# INSTRUCTIONS TO FOLLOW:
In the records below, rewrite the lines beginning at the one that has "SK CNC Minimalmengenschmiersystem" and ending after the one that has "Оставьте телефон и мы перезвоним.", replacing "Kontakt" with "Kontaktformular" and leaving every other word as it is. Don't include the pictures in your answer.

Collected data entries:
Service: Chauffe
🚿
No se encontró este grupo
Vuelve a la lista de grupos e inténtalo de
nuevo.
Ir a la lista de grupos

* * *

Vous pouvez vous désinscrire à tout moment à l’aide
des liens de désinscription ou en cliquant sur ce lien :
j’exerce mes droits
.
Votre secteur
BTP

---

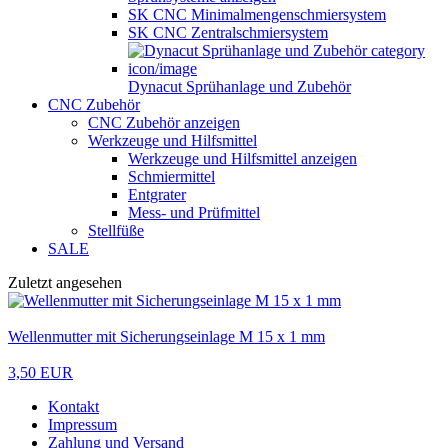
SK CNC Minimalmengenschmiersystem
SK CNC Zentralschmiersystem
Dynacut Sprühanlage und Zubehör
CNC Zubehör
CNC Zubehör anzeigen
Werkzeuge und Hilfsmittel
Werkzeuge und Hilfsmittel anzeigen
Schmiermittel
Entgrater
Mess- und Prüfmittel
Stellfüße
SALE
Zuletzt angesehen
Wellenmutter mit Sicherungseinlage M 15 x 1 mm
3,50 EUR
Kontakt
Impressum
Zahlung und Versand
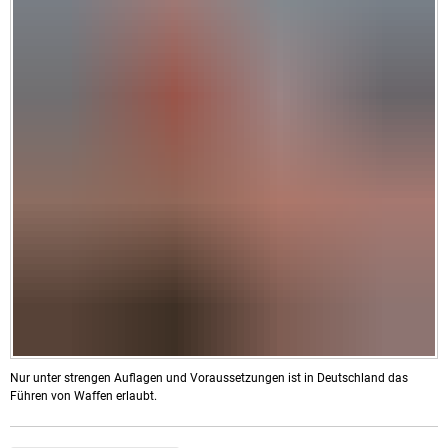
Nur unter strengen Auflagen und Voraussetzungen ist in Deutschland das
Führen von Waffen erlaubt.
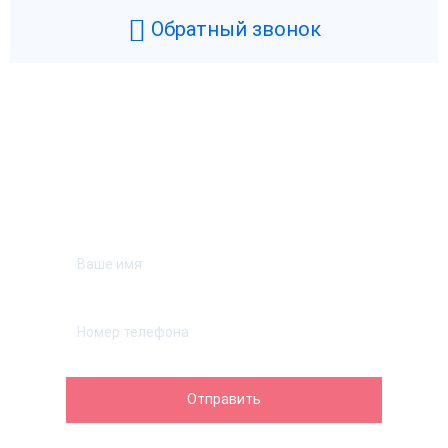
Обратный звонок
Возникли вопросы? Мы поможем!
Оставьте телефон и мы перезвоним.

# TASK RESPONSE:
SK CNC Minimalmengenschmiersystem
SK CNC Zentralschmiersystem
Dynacut Sprühanlage und Zubehör
CNC Zubehör
CNC Zubehör anzeigen
Werkzeuge und Hilfsmittel
Werkzeuge und Hilfsmittel anzeigen
Schmiermittel
Entgrater
Mess- und Prüfmittel
Stellfüße
SALE
Zuletzt angesehen
Wellenmutter mit Sicherungseinlage M 15 x 1 mm
3,50 EUR
Kontaktformular
Impressum
Zahlung und Versand
Nur unter strengen Auflagen und Voraussetzungen ist in Deutschland das
Führen von Waffen erlaubt.
Обратный звонок
Возникли вопросы? Мы поможем!
Оставьте телефон и мы перезвоним.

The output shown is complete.